■ **ACTIVITY**
Reproduce every line of text in the data below without alteration, omitting the pictures from your output.

■ **Saved data entries**
Start of Block
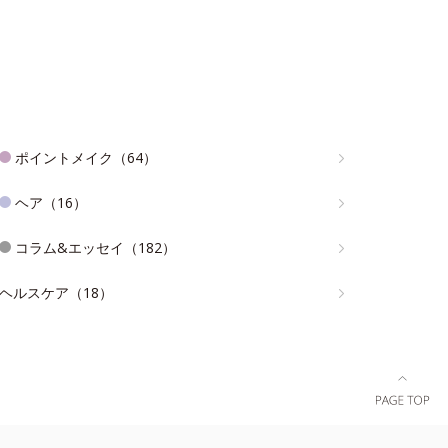
ポイントメイク（64）
ヘア（16）
コラム&エッセイ（182）
ヘルスケア（18）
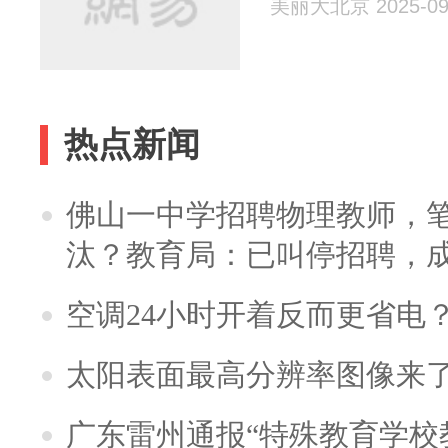
美丽大北京 2025-09
热点新闻
佛山一中学招聘物理教师，笔
汰？教育局：已叫停招聘，
空调24小时开着反而更省电
太阳表面最高分辨率图像来
广东雷州通报“特殊教育学校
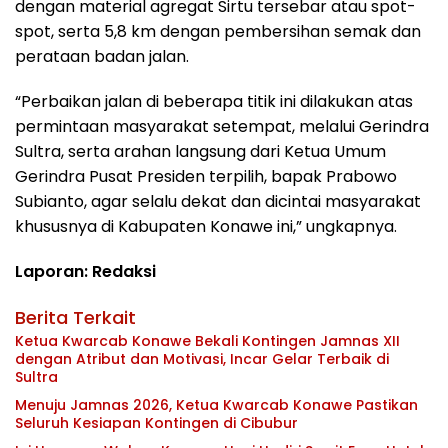
dengan material agregat Sirtu tersebar atau spot-
spot, serta 5,8 km dengan pembersihan semak dan
perataan badan jalan.
“Perbaikan jalan di beberapa titik ini dilakukan atas
permintaan masyarakat setempat, melalui Gerindra
Sultra, serta arahan langsung dari Ketua Umum
Gerindra Pusat Presiden terpilih, bapak Prabowo
Subianto, agar selalu dekat dan dicintai masyarakat
khususnya di Kabupaten Konawe ini,” ungkapnya.
Laporan: Redaksi
Berita Terkait
Ketua Kwarcab Konawe Bekali Kontingen Jamnas XII
dengan Atribut dan Motivasi, Incar Gelar Terbaik di
Sultra
Menuju Jamnas 2026, Ketua Kwarcab Konawe Pastikan
Seluruh Kesiapan Kontingen di Cibubur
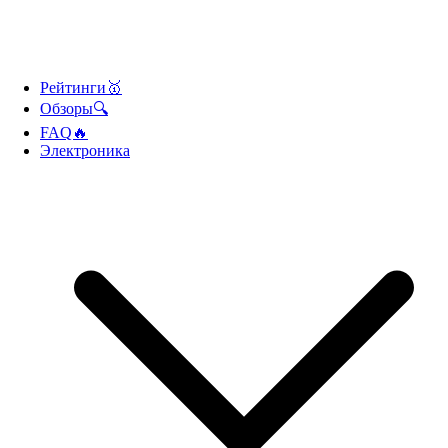
Рейтинги🥇
Обзоры🔍
FAQ🔥
Электроника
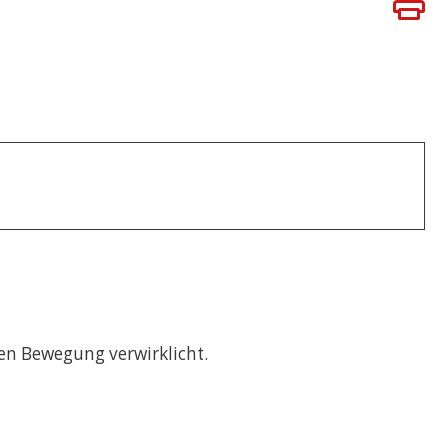
BÜHREN
en Bewegung verwirklicht.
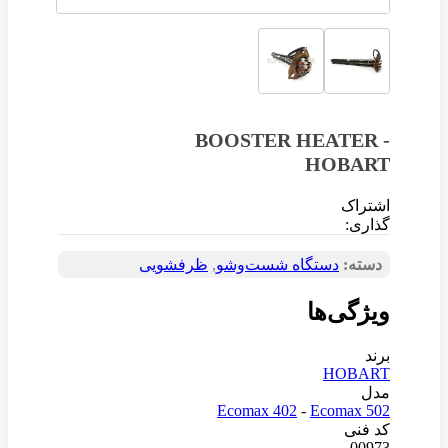
BOOSTER HEATER -
HOBART
اشتراک
گذاری:
دسته:
دستگاه شست‌و‌شو
,
ظرفشویی
ویژگی‌ها
برند
HOBART
مدل
Ecomax 402
-
Ecomax 502
کد فنی
00973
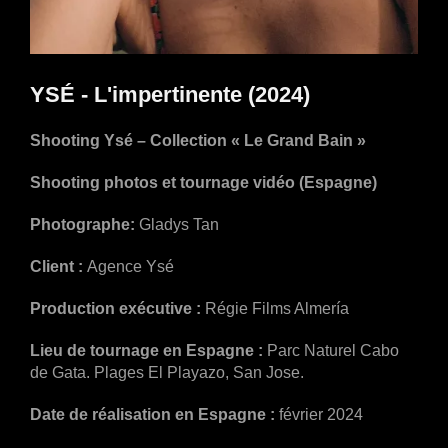
YSÉ - L'impertinente (2024)
Shooting Ysé – Collection « Le Grand Bain »
Shooting photos et tournage vidéo (Espagne)
Photographe:
Gladys Tan
Client :
Agence
Ysé
Production exécutive :
Régie Films Almería
Lieu de tournage en Espagne :
Parc Naturel Cabo
de Gata. Plages El Playazo, San Jose.
Date de réalisation en Espagne :
février 2024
End of Block
■ **THE COMPLETED TASK**
ポイントメイク（64）
ヘア（16）
コラム&エッセイ（182）
ヘルスケア（18）
美丽大北京 2025-09
热点新闻
佛山一中学招聘物理教师，笔
汰？教育局：已叫停招聘，
空调24小时开着反而更省电
太阳表面最高分辨率图像来
广东雷州通报“特殊教育学校
dengan material agregat Sirtu tersebar atau spot-
spot, serta 5,8 km dengan pembersihan semak dan
perataan badan jalan.
“Perbaikan jalan di beberapa titik ini dilakukan atas
permintaan masyarakat setempat, melalui Gerindra
Sultra, serta arahan langsung dari Ketua Umum
Gerindra Pusat Presiden terpilih, bapak Prabowo
Subianto, agar selalu dekat dan dicintai masyarakat
khususnya di Kabupaten Konawe ini,” ungkapnya.
Laporan: Redaksi
Berita Terkait
Ketua Kwarcab Konawe Bekali Kontingen Jamnas XII
dengan Atribut dan Motivasi, Incar Gelar Terbaik di
Sultra
Menuju Jamnas 2026, Ketua Kwarcab Konawe Pastikan
Seluruh Kesiapan Kontingen di Cibubur
Рейтинги🥇
Обзоры🔍
FAQ🔥
Электроника
BÜHREN
en Bewegung verwirklicht.
BOOSTER HEATER -
HOBART
اشتراک
گذاری:
دسته:
دستگاه شست‌و‌شو
,
ظرفشویی
ویژگی‌ها
برند
HOBART
مدل
Ecomax 402
-
Ecomax 502
کد فنی
00973
YSÉ - L'impertinente (2024)
Shooting Ysé – Collection « Le Grand Bain »
Shooting photos et tournage vidéo (Espagne)
Photographe:
Gladys Tan
Client :
Agence
Ysé
Production exécutive :
Régie Films Almería
Lieu de tournage en Espagne :
Parc Naturel Cabo
de Gata. Plages El Playazo, San Jose.
Date de réalisation en Espagne :
février 2024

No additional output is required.